For the majority of people, driving is the most dangerous thing we do each day.
And as the 21st century moves into its adulthood, the level of distracted driving related to cellphone use - texting, calling, looking at digital maps - adds significantly to that danger.
A number of state agencies have combined to create the Delaware Strategic Highway Safety Plan, aiming to cut annual highway fatalities in half by 2035. That would put figures in the 50s instead of the 100s.
Much of the focus is on reducing speeding, aggressive driving, impaired driving and failure-to-use a seat belt violations. These factors contribute to most of the more than 115 fatalities - on average - recorded on state roads each year.
The plan includes engineering, design and enforcement initiatives to reduce fatalities and serious injuries. They will help, but real reductions will come from more responsible driving.
Reducing distracted-driving crashes - which DelDOT Secretary Jennifer Cohan this week called an epidemic - isn’t listed as part of the safety plan, though clearly it should be. According to one report, there were 224 crashes in 2017 involving cellphone use with 7 fatalities among them.
Signs posted along Delaware highways report each year’s fatality count. Some list those involving alcohol.

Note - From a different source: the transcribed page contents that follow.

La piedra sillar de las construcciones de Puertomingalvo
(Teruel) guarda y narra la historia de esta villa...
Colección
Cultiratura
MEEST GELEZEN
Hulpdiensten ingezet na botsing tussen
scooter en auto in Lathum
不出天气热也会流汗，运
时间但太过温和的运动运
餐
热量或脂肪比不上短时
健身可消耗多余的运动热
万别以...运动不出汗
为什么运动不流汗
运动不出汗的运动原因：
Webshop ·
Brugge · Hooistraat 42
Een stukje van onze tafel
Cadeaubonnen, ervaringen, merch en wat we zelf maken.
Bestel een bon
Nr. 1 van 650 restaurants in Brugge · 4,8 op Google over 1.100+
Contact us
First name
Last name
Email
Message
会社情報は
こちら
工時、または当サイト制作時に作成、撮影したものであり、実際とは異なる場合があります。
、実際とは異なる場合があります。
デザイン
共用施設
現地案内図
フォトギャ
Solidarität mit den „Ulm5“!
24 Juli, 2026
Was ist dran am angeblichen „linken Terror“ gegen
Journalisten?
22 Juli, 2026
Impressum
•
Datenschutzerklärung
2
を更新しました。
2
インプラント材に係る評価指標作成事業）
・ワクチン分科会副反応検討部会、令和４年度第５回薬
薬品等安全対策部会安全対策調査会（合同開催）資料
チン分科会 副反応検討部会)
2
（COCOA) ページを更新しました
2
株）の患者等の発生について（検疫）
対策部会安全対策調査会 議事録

Speeding and cellphone use should be added. Public awareness can make a difference. Police investigators should be just as quick to release cellphone use as contributing to crashes as they are to cite alcohol.
When the state gets truly serious about reducing speeding deaths, legislators will enable the use of cameras in strategic locations. If they discourage some drivers from coming to Delaware, so be it. We could use less congestion.
The efforts from the strategic safety plan may be having a positive effect. So far in 2018 there have been 96 fatalities compared to 106 at this point in 2017. In those numbers, though, motorcycle deaths have almost doubled, from 10 in 2017 to 17 in 2018.
Clearly we can’t let up. It will take years and continuous efforts to make our highways safer.